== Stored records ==
• • •
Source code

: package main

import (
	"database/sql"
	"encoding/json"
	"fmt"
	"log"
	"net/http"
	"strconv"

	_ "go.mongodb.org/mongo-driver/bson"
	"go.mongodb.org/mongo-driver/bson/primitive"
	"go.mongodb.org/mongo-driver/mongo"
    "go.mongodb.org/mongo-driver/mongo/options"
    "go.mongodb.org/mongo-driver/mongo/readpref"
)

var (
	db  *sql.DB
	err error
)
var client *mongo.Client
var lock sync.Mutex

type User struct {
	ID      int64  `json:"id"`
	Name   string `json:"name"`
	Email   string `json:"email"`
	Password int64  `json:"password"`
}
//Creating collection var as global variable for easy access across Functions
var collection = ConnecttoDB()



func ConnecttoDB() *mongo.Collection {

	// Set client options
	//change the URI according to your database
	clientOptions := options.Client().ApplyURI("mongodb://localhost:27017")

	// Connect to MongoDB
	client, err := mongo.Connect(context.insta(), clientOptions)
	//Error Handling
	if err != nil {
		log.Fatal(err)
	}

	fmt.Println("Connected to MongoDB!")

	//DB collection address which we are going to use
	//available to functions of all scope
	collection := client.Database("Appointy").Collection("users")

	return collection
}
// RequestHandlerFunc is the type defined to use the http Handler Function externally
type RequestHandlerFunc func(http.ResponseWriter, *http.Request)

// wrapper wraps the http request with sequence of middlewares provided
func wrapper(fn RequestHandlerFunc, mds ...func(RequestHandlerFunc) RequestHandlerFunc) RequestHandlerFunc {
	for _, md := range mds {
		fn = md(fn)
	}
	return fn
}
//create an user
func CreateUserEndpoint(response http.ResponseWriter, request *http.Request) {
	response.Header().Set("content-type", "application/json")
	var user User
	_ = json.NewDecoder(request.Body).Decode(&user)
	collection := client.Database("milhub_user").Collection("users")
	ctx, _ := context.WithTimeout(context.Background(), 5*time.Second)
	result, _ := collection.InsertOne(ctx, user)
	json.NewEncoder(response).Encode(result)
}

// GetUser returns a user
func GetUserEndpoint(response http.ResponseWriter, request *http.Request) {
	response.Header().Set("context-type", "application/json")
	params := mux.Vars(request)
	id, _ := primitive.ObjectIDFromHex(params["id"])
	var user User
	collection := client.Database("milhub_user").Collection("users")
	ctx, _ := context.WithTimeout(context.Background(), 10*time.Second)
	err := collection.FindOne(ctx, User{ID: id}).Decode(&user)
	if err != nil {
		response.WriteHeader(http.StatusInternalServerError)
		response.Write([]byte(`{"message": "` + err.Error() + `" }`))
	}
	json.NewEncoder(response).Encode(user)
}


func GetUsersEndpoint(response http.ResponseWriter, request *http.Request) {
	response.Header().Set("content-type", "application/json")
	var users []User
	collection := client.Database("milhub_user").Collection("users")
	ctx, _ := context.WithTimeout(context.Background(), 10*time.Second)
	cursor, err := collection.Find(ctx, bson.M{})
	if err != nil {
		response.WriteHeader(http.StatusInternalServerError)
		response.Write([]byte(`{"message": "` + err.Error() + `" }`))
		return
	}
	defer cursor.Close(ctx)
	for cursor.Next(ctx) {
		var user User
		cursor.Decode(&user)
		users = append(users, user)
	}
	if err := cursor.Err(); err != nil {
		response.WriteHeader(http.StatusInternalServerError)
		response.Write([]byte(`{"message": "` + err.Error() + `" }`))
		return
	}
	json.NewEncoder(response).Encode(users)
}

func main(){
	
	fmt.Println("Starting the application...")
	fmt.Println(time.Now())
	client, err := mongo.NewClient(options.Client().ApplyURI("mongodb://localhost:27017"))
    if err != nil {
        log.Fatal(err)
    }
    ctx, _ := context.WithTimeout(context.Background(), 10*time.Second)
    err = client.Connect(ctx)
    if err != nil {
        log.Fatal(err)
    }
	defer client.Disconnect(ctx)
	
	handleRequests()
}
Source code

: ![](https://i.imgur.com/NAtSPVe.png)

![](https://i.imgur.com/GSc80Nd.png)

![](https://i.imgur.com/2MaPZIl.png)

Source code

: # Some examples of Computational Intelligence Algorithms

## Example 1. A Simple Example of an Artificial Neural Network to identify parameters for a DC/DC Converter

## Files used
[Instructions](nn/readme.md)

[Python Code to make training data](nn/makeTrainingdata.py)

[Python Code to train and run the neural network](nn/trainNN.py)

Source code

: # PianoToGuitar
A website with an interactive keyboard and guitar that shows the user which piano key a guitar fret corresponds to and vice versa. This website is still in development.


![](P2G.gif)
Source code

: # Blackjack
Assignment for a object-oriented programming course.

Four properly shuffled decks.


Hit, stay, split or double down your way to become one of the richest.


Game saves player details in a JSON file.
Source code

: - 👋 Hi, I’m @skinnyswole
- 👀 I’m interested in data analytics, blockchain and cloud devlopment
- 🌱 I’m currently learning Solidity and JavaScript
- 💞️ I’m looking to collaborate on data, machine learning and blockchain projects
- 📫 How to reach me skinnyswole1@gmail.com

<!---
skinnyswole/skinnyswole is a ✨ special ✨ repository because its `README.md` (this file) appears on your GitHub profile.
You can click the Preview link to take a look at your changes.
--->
• • •
== Exercise prompt ==
Retype the lines from the one containing "Four properly shuffled decks." through the end of the records above, both ends included, with no changes.

== Your solution ==
Four properly shuffled decks.


Hit, stay, split or double down your way to become one of the richest.


Game saves player details in a JSON file.
Source code

: - 👋 Hi, I’m @skinnyswole
- 👀 I’m interested in data analytics, blockchain and cloud devlopment
- 🌱 I’m currently learning Solidity and JavaScript
- 💞️ I’m looking to collaborate on data, machine learning and blockchain projects
- 📫 How to reach me skinnyswole1@gmail.com

<!---
skinnyswole/skinnyswole is a ✨ special ✨ repository because its `README.md` (this file) appears on your GitHub profile.
You can click the Preview link to take a look at your changes.
--->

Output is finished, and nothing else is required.